È una armonia di note diverse la collezione di Giambattista Valli. Il guardaroba della Valli girl si espande oltre gli abitini corti e la sera glamour per includere le giacchettine di tweed e i jeans che peró hanno le piume all'orlo ma ancora sono indossati con gli stivali camperos, all'uso paninaro. Nel caleidoscopio, si materializza anche un Valli boy, frivolo e danzante, dal fascino ambiguo. Satoshi Kondo continua ad affrontare il lessico di Issey Miyake con sicura forza autoriale. Nelle sue mani il marchio veleggia spedito attualizzando il lato più energico e muscolare del lavoro di Issey: il senso della geometria e del volume, l'esplorazione dello spazio immaginifico che separa il corpo dal vestito. La collezione è un tour attorno al quadrato, punto di partenza di forme ora scultoree ora smaterializzate in avvolgimenti e sfaldamenti, che funziona meglio quanto piú è grafica, e che si perde un pó nell'eccesso di variazioni.

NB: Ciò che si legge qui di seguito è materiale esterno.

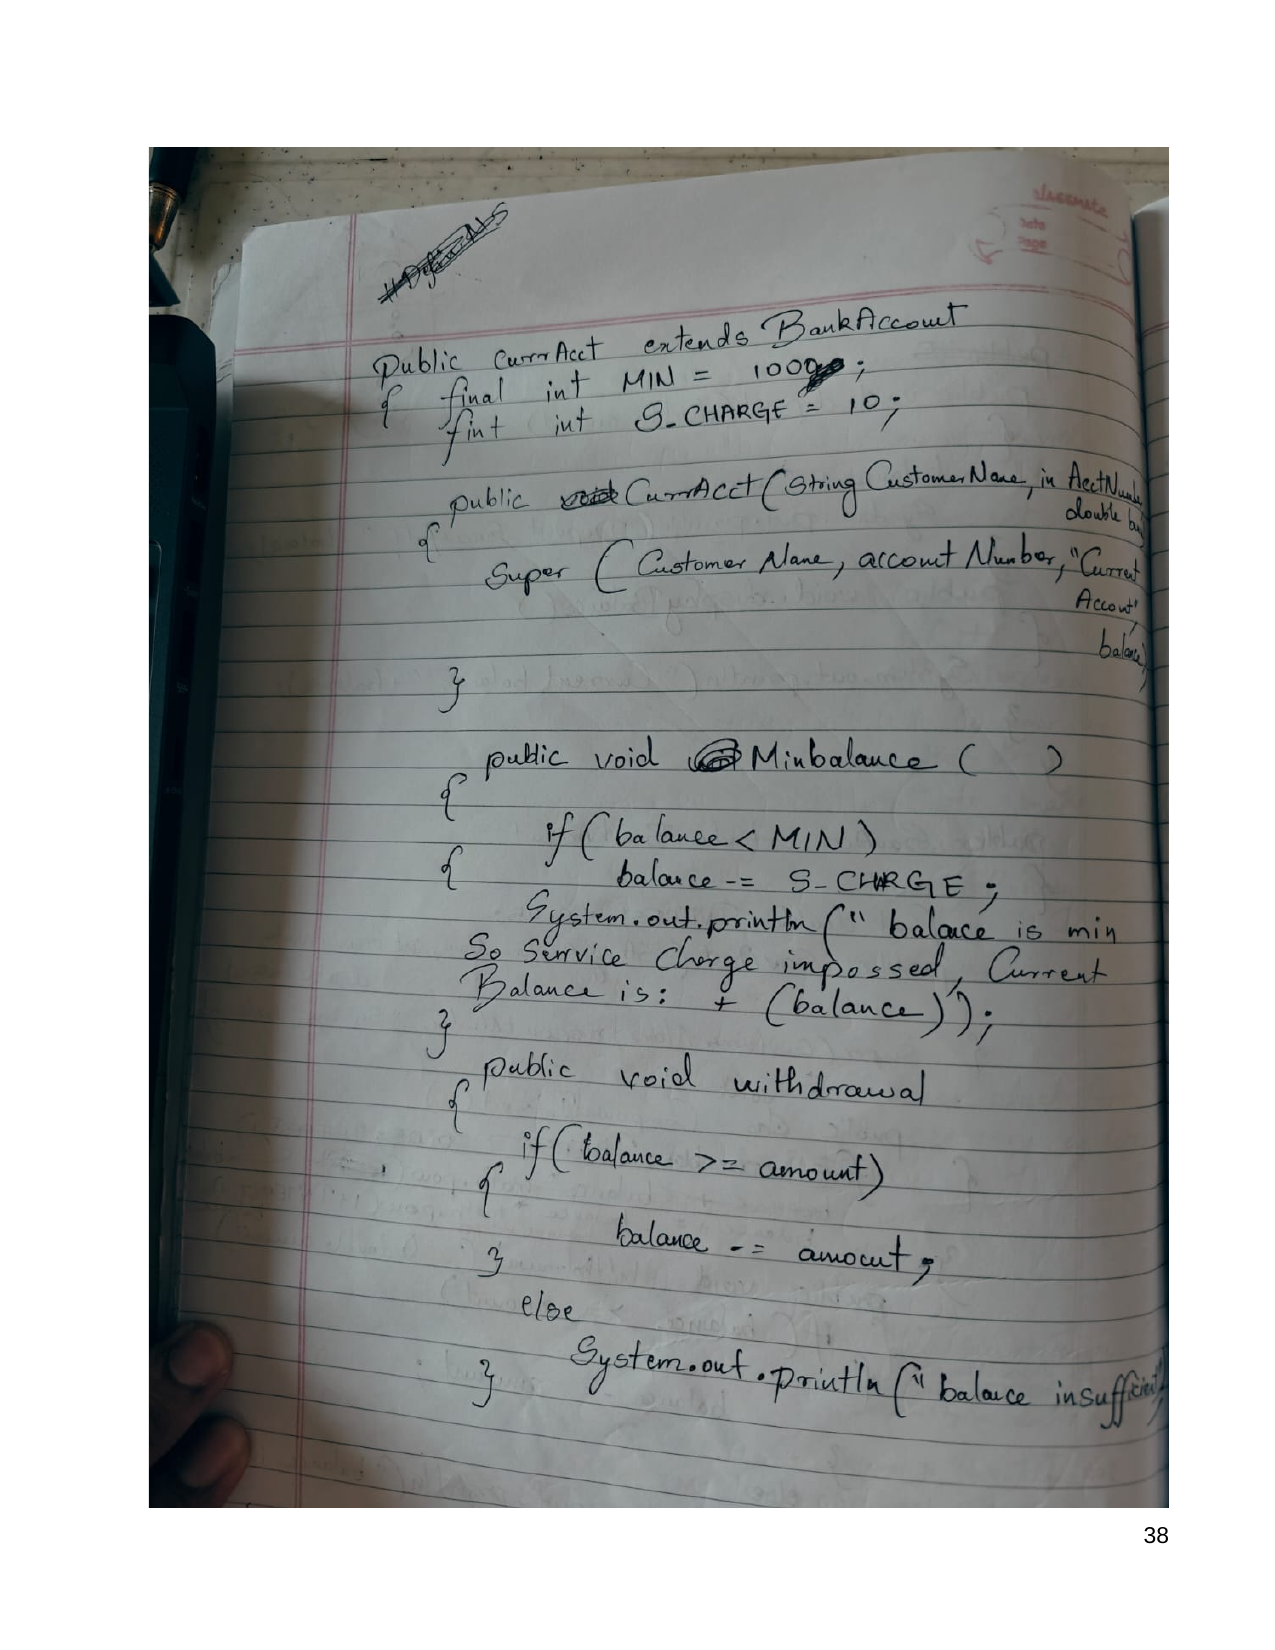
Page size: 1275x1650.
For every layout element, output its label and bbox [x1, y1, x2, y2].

picture [148, 147, 1169, 1508]
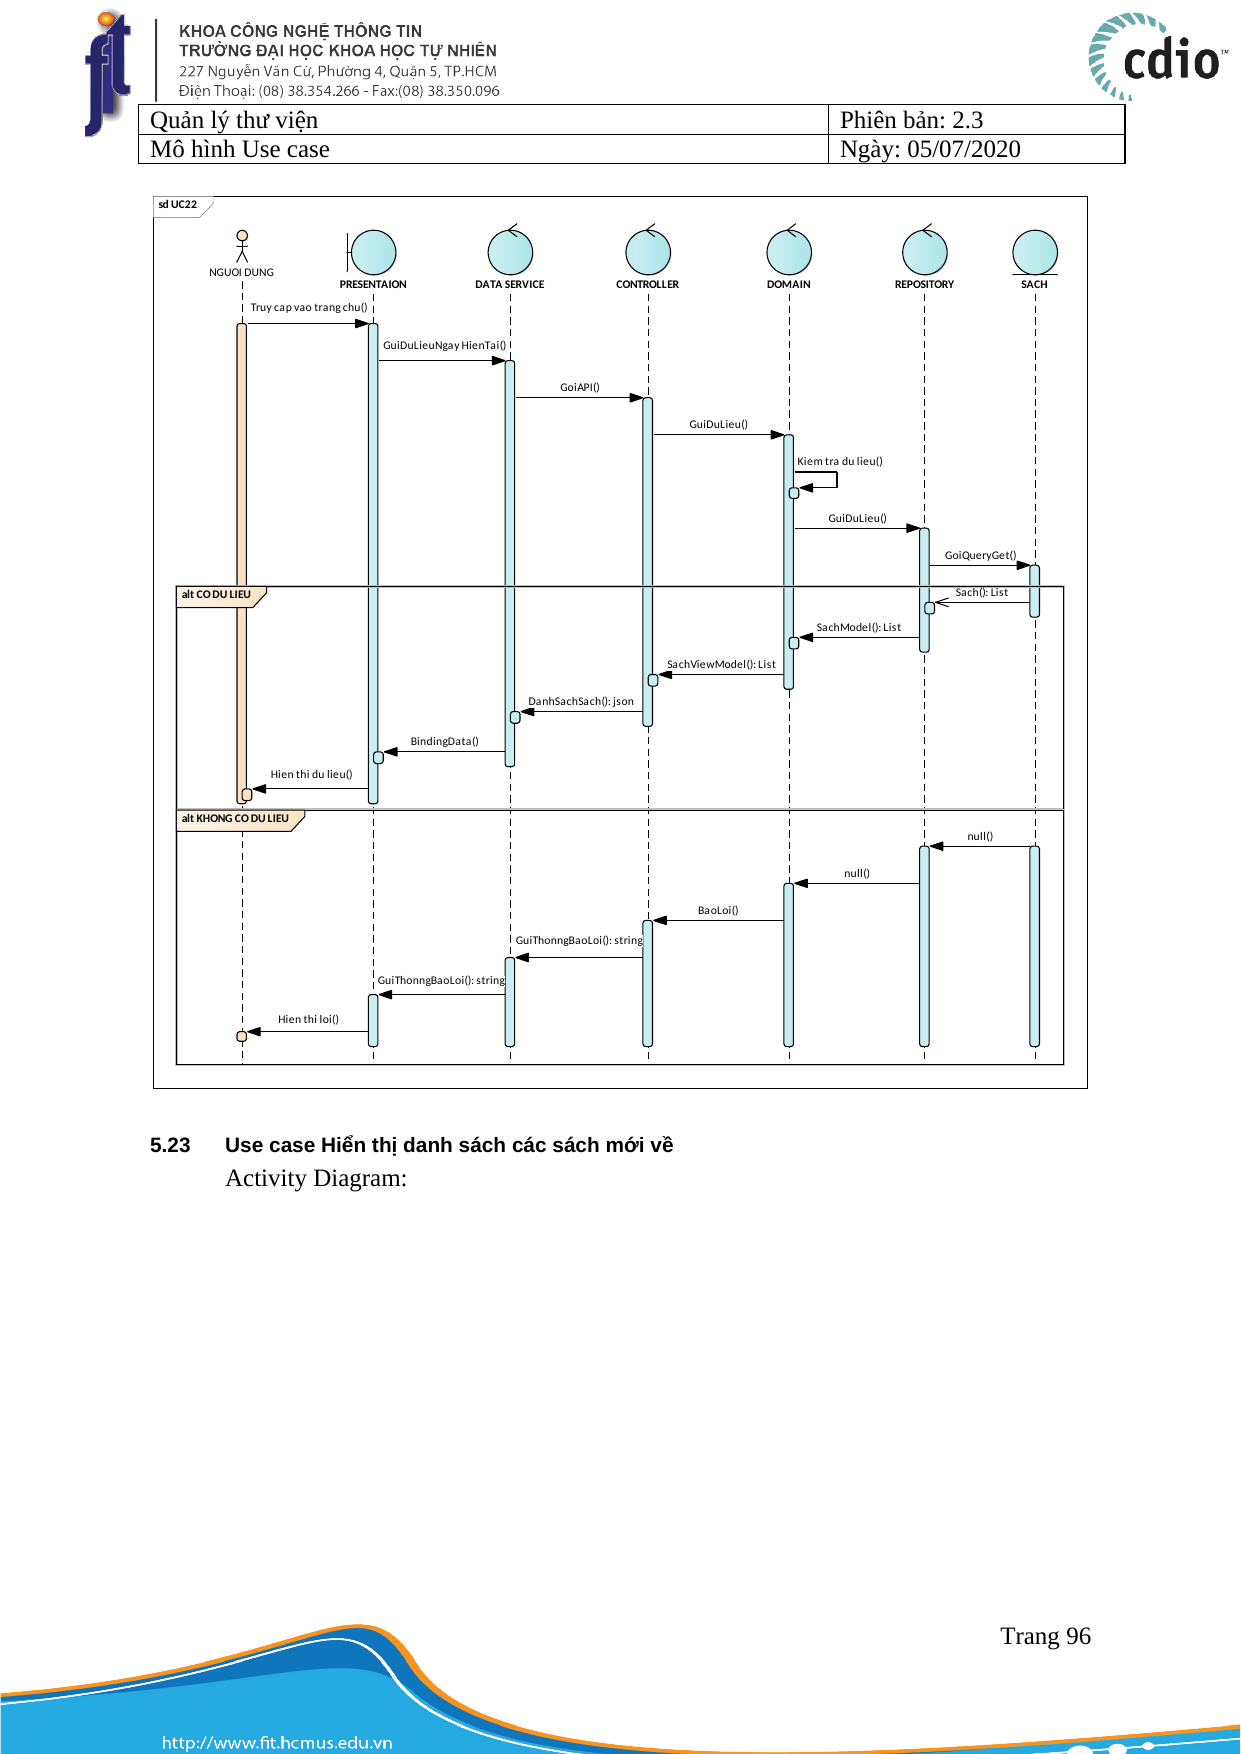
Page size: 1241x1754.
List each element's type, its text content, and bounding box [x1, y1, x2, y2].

Victoria Beckham, alla seconda sfilata parigina, spinge l’acceleratore su una edginess invero alquanto incongrua, e fortemente derivativa di tutto il comparto avant-garde che va da Margiela e Bless. La collezione è un collage, a tratti indigesto ma visivamente accattivante, di tailoring affilato e flou contorto con contorno di piume e ciocche di capelli come collane.Yohji Yamamoto, infine, rimane un maestro inveterato. La sua titanica dedizione al nero e alla decostruzione può apparire monotona, ma è invece un flusso di cambiamento inarrestabile, che adesso appare particolarmente fresco, tutto orli corti e sfaldamenti petalosi. Poetico, qui, è sempre l’aggettivo giusto.